Wamenkes: Belum Ditemukan Efek Samping Berat Vaksinasi Covid-19

·Bacaan 1 menit

Liputan6.com, Jakarta - Wakil Menteri Kesehatan (Wamenkes) Dante Saksono Harbuwono mengatakan setidaknya sudah 1 juta orang lebih di Indonesia yang menjalani vaksinasi Covid-19. Hingga kini, kata dia belum ada laporan yang merasakan efek samping akibat vaksinasi.

"Sejauh ini kami sudah melakukan vaksinasi sebanyak lebih dari 1 juta (orang) vaksinasi dan belum ada efek (samping) yang berat dari vaksinasi tersebut," jelas Dante usia mendampingi Wapres Ma'ruf Amin menjalani vaksinasi, Rabu (17/2/2021).

Menurut dia, Kementerian Kesehatan agar melakukan percepatan vaksinasi kepada 70 persen penduduk Indonesia agar tercapai herd immunity (kekebalan komunal).
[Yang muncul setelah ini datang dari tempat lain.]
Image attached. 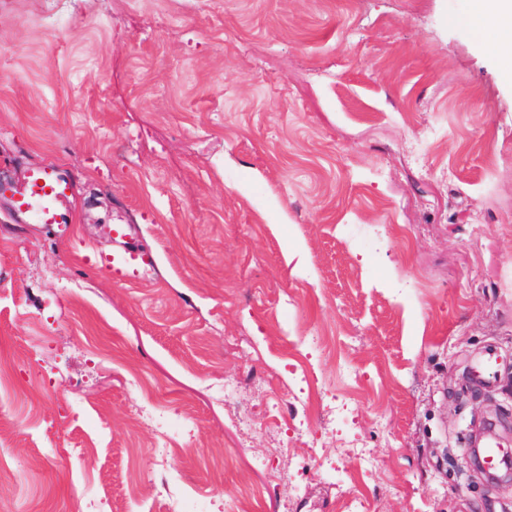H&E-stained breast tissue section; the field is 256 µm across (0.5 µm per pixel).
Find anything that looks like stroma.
<instances>
[{"label":"stroma","mask_w":512,"mask_h":512,"mask_svg":"<svg viewBox=\"0 0 512 512\" xmlns=\"http://www.w3.org/2000/svg\"><path fill=\"white\" fill-rule=\"evenodd\" d=\"M41 10L0 0V180L59 163L74 232L0 200V512H512L466 461L512 429V62L472 0ZM130 227H119L113 230V243L115 246V252L117 256H113L110 261V267L112 269V262L119 261L120 259L126 260L127 257L130 259H136L137 251H135V245L131 237Z\"/></svg>","instance_id":"35a3bbf8"}]
</instances>
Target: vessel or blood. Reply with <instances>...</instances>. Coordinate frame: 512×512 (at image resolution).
Here are the masks:
<instances>
[{"label":"vessel or blood","instance_id":"obj_1","mask_svg":"<svg viewBox=\"0 0 512 512\" xmlns=\"http://www.w3.org/2000/svg\"><path fill=\"white\" fill-rule=\"evenodd\" d=\"M0 198L10 199L20 222L32 220L54 238L68 237L71 182L58 167L41 165L29 170L23 182H0Z\"/></svg>","mask_w":512,"mask_h":512}]
</instances>
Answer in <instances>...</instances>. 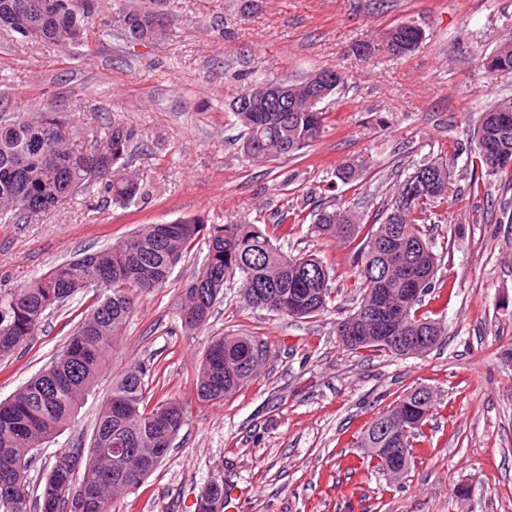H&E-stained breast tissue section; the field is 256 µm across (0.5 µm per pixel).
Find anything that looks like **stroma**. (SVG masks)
<instances>
[{"label": "stroma", "instance_id": "obj_1", "mask_svg": "<svg viewBox=\"0 0 512 512\" xmlns=\"http://www.w3.org/2000/svg\"><path fill=\"white\" fill-rule=\"evenodd\" d=\"M83 43L48 46L0 32V112L17 117L51 106L82 135L131 128L129 164L146 183L128 206L100 195L29 224L0 223V289L17 288L53 265L94 252L141 224L198 217L208 225L271 230L280 213L320 203L375 214L396 181L425 160L454 156L447 200L430 209L438 280L447 302L426 296L430 318L448 331L424 356L350 351L336 321L356 306L348 243L292 224L282 248L336 269V293L312 319L251 308L227 284L210 324L188 335L179 291L203 263L207 238L176 264L164 288L135 301L120 348L73 427L39 448L29 475L45 476L55 455L89 444L112 374L152 365L149 389L190 407L161 466L118 497L110 512H194L213 482L235 512H512V188L491 183L472 195L470 160L456 148L473 138L472 115L512 97V75L485 69L484 55L512 41V0H98ZM145 7L161 39L136 42L117 21ZM402 22L425 39L411 54L362 60L355 44ZM342 69L349 82L327 99L324 126L297 155L249 162L227 110L253 71L297 80ZM365 160L343 183L336 171ZM69 308L51 313L13 359L0 362V401L54 356ZM251 335L266 343L259 377L224 401L199 404L196 369L210 337ZM426 385L437 400L413 448L415 464L393 485L362 460L358 438L404 391ZM467 485L460 503L454 487Z\"/></svg>", "mask_w": 512, "mask_h": 512}]
</instances>
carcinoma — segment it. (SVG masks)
Returning <instances> with one entry per match:
<instances>
[{
	"label": "carcinoma",
	"instance_id": "obj_1",
	"mask_svg": "<svg viewBox=\"0 0 512 512\" xmlns=\"http://www.w3.org/2000/svg\"><path fill=\"white\" fill-rule=\"evenodd\" d=\"M46 10L35 16L47 45H66L58 35L77 27L86 31L97 13V0H0V10L25 9L38 2ZM139 33L158 38L163 29L150 12H138ZM392 41L415 51L423 41L416 30L393 25ZM489 69L512 75V43L498 46L489 56ZM242 128L241 148L252 162L266 164L307 147L320 133L326 112L299 93L294 112H235ZM66 117L47 107L32 117L3 119L0 113V221L25 223L36 208L47 214L101 185L112 202L128 204L142 193L143 181L125 172L133 132L119 124L107 127L91 145L80 136L68 138ZM473 167L485 177L512 185V97L486 106L475 123ZM434 170L427 191L409 195L423 172ZM452 162L428 160L414 169L377 212L374 222L350 211L321 208L313 224L319 236L339 237L354 244L358 292L354 312L336 321V336L349 349H369L405 357L398 341L369 331L363 312L370 309L382 288L405 303V317L397 335L416 336L417 328L436 346L447 335L444 325L419 312L424 297L444 287L436 279L438 255L428 227V206L444 198ZM272 236L250 224L208 226L199 218L170 224H142L130 235L107 247L65 261L9 291L0 290V360L15 354L35 336L46 317L72 298L80 305L70 313L73 328L68 340L41 371L14 395L0 401V512H109L115 495L137 488L166 458L173 441L187 424V408L173 397L152 400L145 378L148 365L136 361L116 378L97 418L86 448L59 453L40 493L32 495L28 472L37 446L51 442L73 426L85 398L96 390L116 354L134 298L166 285L173 261H181L196 240L208 237L201 267L180 289L181 321L185 330L199 334L209 325L212 310L224 299V286L240 284L244 303L289 317H317L328 308L335 268L313 255L292 256L277 240L288 236V214L275 222ZM242 337L215 336L196 373L195 395L201 404L219 401L252 381L258 370L239 355ZM426 388L405 392L380 412L364 431L361 448H377L381 428L398 433L397 441L414 464L411 448L421 431L404 420L401 408L412 407L428 418L433 402ZM134 453L114 459L112 449ZM224 502V485L210 484L197 498L196 512H216Z\"/></svg>",
	"mask_w": 512,
	"mask_h": 512
}]
</instances>
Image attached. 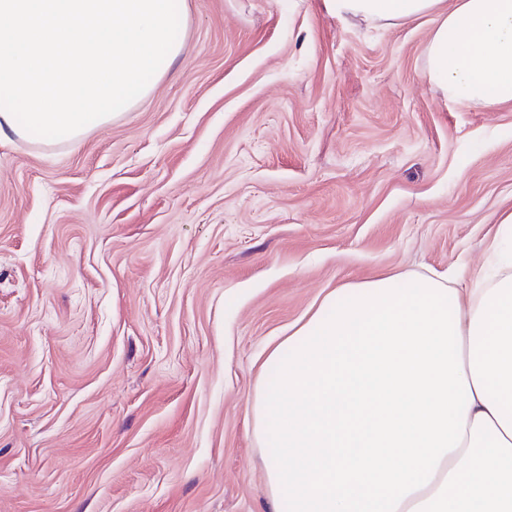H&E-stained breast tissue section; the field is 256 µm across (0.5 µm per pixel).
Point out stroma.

Pasalnya, Presiden Joko Widodo atau Jokowi meminta agar vaksinasi Covid-19 rampung pada 2021.

"Kita akan melakukan percepatan vaksinasi sehingga 70 persen dari total penduduk kita yaitu, 181,6 juta anti akan tervaksinasi dalam kurun waktu 12 bulan seperti yang kita targetkan," kata dia.

Dante pun mengajak masyarakat yang masuk dalam kelompok lanjut usia untuk mengikuti program vaksinasi Covid-19. Sebab, masyarakat lansia merupakan kelompok yang rentan terpapar virus corona.

"Mudah-mudahan dengan divaksinasinya Bapak Wakil Presiden ini akan memberikan contoh kepada para warga senior para lansia untuk juga melakukan vaksinasi," ujarnya.

Setujui Vaksin untuk Lansia

Seorang wanita menjalani vaksinasi COVID-19 di Pasar Tanah Abang Blok A, Jakarta, Rabu (17/2/2021). Vaksinasi COVID-19 tahap kedua yang diberikan untuk pekerja publik dan lansia itu dimulai dari pedagang Pasar Tanah Abang di blok A, B, F, dan G. (Liputan6.com/Herman Zakharia)
Seorang wanita menjalani vaksinasi COVID-19 di Pasar Tanah Abang Blok A, Jakarta, Rabu (17/2/2021). Vaksinasi COVID-19 tahap kedua yang diberikan untuk pekerja publik dan lansia itu dimulai dari pedagang Pasar Tanah Abang di blok A, B, F, dan G. (Liputan6.com/Herman Zakharia)

Sebelumnya, Badan Pengawas Obat dan Makanan (BPOM), mengeluarkan persetujuan penggunaan emergency use of authorization (EUA) vaksin CoronaVac untuk usia di atas 60 tahun.

Menurut Kepala BPOM, Penny Lukito, kebijakan tersebut dilakukan berdasarkan pertimbangan banyaknya korban meninggal terinfeksi virus corona pada kelompok usia tersebut.

Berdasarkan data Kementerian Kesehatan, persentase lansia yang terpapar virus corona di Indonesia sebesar 10 persen, namun total yang meninggal karena Covid-19 mencapai angka 50 persen.

Hal tersebut menunjukkan risiko besar bagi para lansia dalam menghadapi pandemi Covid-19.